Please retype all of the following entries exactly.
** Records for this task follows **
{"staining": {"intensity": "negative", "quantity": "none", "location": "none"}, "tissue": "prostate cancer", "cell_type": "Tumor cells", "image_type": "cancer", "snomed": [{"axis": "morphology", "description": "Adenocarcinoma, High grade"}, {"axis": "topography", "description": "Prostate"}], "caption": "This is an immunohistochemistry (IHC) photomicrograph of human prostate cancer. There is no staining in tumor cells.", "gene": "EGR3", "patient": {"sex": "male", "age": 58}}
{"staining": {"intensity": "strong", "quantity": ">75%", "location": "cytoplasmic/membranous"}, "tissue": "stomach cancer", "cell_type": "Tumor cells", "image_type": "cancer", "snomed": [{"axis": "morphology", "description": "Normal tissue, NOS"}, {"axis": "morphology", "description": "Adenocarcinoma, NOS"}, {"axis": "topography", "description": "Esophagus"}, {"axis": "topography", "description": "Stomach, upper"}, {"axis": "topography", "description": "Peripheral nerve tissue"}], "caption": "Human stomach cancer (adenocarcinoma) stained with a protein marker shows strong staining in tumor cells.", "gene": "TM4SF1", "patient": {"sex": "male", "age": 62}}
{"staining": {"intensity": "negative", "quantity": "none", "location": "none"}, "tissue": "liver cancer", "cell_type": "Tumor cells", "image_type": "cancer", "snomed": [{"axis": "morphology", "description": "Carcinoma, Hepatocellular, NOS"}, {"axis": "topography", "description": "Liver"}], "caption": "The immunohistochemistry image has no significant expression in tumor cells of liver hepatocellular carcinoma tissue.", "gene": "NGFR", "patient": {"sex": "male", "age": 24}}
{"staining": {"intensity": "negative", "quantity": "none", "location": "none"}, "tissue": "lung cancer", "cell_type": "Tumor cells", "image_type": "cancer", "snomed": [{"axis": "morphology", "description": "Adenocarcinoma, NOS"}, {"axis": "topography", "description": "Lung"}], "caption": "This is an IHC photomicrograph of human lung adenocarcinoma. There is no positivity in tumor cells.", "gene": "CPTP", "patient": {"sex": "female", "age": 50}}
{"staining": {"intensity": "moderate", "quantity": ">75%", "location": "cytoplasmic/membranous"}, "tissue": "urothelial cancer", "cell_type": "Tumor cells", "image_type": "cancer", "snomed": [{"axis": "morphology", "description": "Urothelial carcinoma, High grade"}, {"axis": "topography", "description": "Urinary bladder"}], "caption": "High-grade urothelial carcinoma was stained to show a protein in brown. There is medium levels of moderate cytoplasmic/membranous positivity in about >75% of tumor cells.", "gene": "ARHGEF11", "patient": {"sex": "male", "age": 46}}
** End of Records for this task **
§ **Response to this task**
{"staining": {"intensity": "negative", "quantity": "none", "location": "none"}, "tissue": "prostate cancer", "cell_type": "Tumor cells", "image_type": "cancer", "snomed": [{"axis": "morphology", "description": "Adenocarcinoma, High grade"}, {"axis": "topography", "description": "Prostate"}], "caption": "This is an immunohistochemistry (IHC) photomicrograph of human prostate cancer. There is no staining in tumor cells.", "gene": "EGR3", "patient": {"sex": "male", "age": 58}}
{"staining": {"intensity": "strong", "quantity": ">75%", "location": "cytoplasmic/membranous"}, "tissue": "stomach cancer", "cell_type": "Tumor cells", "image_type": "cancer", "snomed": [{"axis": "morphology", "description": "Normal tissue, NOS"}, {"axis": "morphology", "description": "Adenocarcinoma, NOS"}, {"axis": "topography", "description": "Esophagus"}, {"axis": "topography", "description": "Stomach, upper"}, {"axis": "topography", "description": "Peripheral nerve tissue"}], "caption": "Human stomach cancer (adenocarcinoma) stained with a protein marker shows strong staining in tumor cells.", "gene": "TM4SF1", "patient": {"sex": "male", "age": 62}}
{"staining": {"intensity": "negative", "quantity": "none", "location": "none"}, "tissue": "liver cancer", "cell_type": "Tumor cells", "image_type": "cancer", "snomed": [{"axis": "morphology", "description": "Carcinoma, Hepatocellular, NOS"}, {"axis": "topography", "description": "Liver"}], "caption": "The immunohistochemistry image has no significant expression in tumor cells of liver hepatocellular carcinoma tissue.", "gene": "NGFR", "patient": {"sex": "male", "age": 24}}
{"staining": {"intensity": "negative", "quantity": "none", "location": "none"}, "tissue": "lung cancer", "cell_type": "Tumor cells", "image_type": "cancer", "snomed": [{"axis": "morphology", "description": "Adenocarcinoma, NOS"}, {"axis": "topography", "description": "Lung"}], "caption": "This is an IHC photomicrograph of human lung adenocarcinoma. There is no positivity in tumor cells.", "gene": "CPTP", "patient": {"sex": "female", "age": 50}}
{"staining": {"intensity": "moderate", "quantity": ">75%", "location": "cytoplasmic/membranous"}, "tissue": "urothelial cancer", "cell_type": "Tumor cells", "image_type": "cancer", "snomed": [{"axis": "morphology", "description": "Urothelial carcinoma, High grade"}, {"axis": "topography", "description": "Urinary bladder"}], "caption": "High-grade urothelial carcinoma was stained to show a protein in brown. There is medium levels of moderate cytoplasmic/membranous positivity in about >75% of tumor cells.", "gene": "ARHGEF11", "patient": {"sex": "male", "age": 46}}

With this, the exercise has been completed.